Embedded relevance: The two-heap technique is used in real-time sensor systems for computing running medians — a robust alternative to moving averages that's immune to outlier spikes from noisy ADC readings.

LFU Cache Hard ★★★★★

Problem: Design a Least Frequently Used cache supporting get and put operations in O(1) time.

▶ Practice this problem

QSolution — O(1) time, O(n) space

Key Insight: Use three coordinated hash maps — one for values, one for frequency counts, and one mapping each frequency to an ordered list of keys — plus a single integer tracking the minimum frequency. This gives O(1) access, frequency update, and eviction.

Thought Process:

A min-heap keyed by frequency gives O(log n) eviction but O(log n) frequency updates too.
A single hash map with frequency tracking can find the LFU key, but scanning for the minimum frequency is O(n).
Maintaining a frequency -> key list map with a minFrequency counter avoids scanning — evict from map[minFrequency].
On access, move the key from map[freq] to map[freq+1]; if map[minFrequency] becomes empty, increment minFrequency. All O(1) with list iterators.
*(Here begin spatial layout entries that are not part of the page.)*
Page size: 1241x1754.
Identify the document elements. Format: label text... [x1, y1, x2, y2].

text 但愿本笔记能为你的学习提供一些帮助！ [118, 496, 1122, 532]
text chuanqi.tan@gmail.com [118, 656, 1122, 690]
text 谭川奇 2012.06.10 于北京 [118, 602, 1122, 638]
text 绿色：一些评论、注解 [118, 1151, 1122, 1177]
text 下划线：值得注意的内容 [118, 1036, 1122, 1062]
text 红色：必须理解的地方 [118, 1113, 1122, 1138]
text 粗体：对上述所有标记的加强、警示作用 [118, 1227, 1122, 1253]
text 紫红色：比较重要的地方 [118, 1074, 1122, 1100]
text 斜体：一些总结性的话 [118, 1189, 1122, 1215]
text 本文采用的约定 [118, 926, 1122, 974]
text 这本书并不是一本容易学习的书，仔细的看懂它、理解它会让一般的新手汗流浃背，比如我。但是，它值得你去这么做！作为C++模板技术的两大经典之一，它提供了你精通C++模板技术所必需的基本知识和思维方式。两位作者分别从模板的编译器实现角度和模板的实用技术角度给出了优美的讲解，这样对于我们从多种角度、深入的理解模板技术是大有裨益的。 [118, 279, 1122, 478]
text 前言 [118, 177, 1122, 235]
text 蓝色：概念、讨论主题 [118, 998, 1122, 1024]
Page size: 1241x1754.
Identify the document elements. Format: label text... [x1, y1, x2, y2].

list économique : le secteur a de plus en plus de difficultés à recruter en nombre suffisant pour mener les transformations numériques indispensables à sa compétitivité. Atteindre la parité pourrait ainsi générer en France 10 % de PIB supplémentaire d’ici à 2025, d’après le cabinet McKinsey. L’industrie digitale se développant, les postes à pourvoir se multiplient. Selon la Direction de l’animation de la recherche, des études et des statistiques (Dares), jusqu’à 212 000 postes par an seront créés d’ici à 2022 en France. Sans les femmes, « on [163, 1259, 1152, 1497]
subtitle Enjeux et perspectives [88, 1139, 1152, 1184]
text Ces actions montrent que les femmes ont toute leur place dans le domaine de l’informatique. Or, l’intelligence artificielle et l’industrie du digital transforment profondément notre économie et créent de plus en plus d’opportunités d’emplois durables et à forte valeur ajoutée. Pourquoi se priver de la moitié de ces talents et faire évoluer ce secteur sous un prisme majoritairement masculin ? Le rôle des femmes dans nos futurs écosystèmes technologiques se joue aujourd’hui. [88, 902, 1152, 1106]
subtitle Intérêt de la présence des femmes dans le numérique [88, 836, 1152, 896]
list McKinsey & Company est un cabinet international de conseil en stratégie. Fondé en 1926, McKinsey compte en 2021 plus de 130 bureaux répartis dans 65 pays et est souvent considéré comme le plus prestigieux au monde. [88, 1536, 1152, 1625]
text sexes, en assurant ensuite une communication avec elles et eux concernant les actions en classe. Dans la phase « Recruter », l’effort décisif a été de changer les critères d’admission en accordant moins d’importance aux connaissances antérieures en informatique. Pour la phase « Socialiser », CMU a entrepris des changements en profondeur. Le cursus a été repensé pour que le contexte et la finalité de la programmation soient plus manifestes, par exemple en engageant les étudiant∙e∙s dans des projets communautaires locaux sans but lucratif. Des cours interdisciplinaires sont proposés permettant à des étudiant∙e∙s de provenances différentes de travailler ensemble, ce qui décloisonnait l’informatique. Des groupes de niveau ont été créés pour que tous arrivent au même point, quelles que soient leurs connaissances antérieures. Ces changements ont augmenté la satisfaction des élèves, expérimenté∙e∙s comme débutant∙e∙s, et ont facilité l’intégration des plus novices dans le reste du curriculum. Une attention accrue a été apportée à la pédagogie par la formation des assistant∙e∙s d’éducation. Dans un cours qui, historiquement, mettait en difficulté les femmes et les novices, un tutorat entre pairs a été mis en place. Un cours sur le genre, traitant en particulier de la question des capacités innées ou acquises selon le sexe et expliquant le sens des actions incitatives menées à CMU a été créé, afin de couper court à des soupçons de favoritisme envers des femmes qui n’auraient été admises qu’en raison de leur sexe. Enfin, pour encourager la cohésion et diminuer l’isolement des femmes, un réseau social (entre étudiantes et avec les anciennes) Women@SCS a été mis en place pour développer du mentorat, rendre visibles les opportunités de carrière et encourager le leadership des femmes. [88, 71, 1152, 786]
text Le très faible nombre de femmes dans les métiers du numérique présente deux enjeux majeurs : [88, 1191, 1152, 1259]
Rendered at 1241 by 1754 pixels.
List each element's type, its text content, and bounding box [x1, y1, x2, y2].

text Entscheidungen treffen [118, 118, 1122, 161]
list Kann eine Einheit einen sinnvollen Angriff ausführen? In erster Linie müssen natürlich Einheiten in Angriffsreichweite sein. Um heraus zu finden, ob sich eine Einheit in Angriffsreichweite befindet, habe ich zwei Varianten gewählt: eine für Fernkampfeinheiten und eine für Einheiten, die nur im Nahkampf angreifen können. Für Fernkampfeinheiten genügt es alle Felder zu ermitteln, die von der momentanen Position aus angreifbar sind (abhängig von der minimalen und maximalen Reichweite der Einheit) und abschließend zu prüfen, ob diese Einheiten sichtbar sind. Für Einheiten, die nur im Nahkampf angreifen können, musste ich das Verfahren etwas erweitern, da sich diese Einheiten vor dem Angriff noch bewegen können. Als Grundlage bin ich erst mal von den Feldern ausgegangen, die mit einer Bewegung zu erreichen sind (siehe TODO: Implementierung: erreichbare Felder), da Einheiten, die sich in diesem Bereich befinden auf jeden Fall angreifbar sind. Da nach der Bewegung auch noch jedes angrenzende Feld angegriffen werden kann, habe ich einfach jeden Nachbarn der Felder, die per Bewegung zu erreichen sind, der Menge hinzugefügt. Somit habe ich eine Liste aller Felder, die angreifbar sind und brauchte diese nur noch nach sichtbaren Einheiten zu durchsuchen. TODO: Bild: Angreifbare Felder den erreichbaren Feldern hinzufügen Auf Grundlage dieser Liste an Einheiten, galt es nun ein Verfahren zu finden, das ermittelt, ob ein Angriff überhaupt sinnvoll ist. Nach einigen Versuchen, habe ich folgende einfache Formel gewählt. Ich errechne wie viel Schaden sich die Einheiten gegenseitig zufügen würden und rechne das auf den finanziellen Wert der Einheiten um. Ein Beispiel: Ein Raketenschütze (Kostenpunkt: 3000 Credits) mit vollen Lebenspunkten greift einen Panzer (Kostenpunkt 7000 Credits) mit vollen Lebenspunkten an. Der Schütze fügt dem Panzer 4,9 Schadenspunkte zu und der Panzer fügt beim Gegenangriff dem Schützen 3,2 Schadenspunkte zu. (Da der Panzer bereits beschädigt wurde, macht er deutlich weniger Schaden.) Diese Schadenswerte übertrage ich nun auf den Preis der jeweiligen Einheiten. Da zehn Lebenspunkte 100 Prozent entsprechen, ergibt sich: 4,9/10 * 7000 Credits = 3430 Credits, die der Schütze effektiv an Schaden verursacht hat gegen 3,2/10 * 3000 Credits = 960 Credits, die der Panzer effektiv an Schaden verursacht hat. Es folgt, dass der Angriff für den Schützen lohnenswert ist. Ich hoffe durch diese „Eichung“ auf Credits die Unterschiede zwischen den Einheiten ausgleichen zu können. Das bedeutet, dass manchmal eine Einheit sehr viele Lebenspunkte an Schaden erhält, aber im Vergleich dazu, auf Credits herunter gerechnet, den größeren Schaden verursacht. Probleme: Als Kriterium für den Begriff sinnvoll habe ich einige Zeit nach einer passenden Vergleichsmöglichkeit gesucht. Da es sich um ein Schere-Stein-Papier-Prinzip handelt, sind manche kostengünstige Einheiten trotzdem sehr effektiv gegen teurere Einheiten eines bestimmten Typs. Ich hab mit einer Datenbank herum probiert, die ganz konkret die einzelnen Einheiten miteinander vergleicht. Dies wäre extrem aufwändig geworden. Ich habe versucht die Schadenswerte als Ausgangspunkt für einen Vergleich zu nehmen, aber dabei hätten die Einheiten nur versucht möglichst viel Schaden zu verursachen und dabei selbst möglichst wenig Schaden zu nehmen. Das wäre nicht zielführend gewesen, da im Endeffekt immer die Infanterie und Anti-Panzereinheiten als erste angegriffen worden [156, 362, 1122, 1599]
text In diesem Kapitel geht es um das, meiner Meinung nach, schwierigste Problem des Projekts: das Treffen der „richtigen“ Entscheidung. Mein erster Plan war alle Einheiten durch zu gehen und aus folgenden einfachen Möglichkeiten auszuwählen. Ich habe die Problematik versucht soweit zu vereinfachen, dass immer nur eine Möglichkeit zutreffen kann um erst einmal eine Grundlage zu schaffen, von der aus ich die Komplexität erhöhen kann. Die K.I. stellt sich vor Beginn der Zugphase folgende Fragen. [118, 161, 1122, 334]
Approach: Use three hash maps: (1) key -> value + list iterator, (2) key -> frequency count, (3) frequency -> ordered list of keys. Track the lowest frequency. On access, move the key from its current frequency list to the next. On eviction, remove the least-recently-used key from the lowest-frequency list. This triple-map design achieves O(1) for all operations.

cpp

typedef int Key_t;
typedef int Count_t;

struct Node {
    int value;
    list<Key_t>::iterator itr;
};

class LFUCache {
    unordered_map<Key_t, Node> m_values;
    unordered_map<Key_t, Count_t> m_counts;
    unordered_map<Count_t, list<Key_t>> m_countKeyMap;
    int m_lowestFrequency;
    int m_maxCapacity;

public:
    LFUCache(int capacity) {
        m_maxCapacity = capacity;
        m_lowestFrequency = 0;
    }

    int get(int key) {
        if (m_values.find(key) == m_values.end() || m_maxCapacity <= 0)
            return -1;
        put(key, m_values[key].value);
        return m_values[key].value;
    }

    void put(int key, int value) {
        if (m_maxCapacity <= 0) return;
        if (m_values.find(key) == m_values.end()) {
            if (m_values.size() == m_maxCapacity) {
                int keyToDelete = m_countKeyMap[m_lowestFrequency].back();
                m_countKeyMap[m_lowestFrequency].pop_back();
                if (m_countKeyMap[m_lowestFrequency].empty())
                    m_countKeyMap.erase(m_lowestFrequency);
                m_values.erase(keyToDelete);
                m_counts.erase(keyToDelete);
            }
            m_values[key].value = value;
            m_counts[key] = 0;
            m_lowestFrequency = 0;
            m_countKeyMap[0].push_front(key);
            m_values[key].itr = m_countKeyMap[0].begin();
        } else {
            m_countKeyMap[m_counts[key]].erase(m_values[key].itr);
            if (m_countKeyMap[m_counts[key]].empty()) {
                if (m_lowestFrequency == m_counts[key]) m_lowestFrequency++;
                m_countKeyMap.erase(m_counts[key]);
            }
            m_values[key].value = value;
            m_counts[key]++;
            m_countKeyMap[m_counts[key]].push_front(key);
            m_values[key].itr = m_countKeyMap[m_counts[key]].begin();
        }
    }
};

Time Complexity: O(1) per get/put — all operations use hash map lookups and linked list splicing with stored iterators, each constant time.

Space Complexity: O(n) where n is the cache capacity — three hash maps and frequency lists, but total entries are bounded by capacity.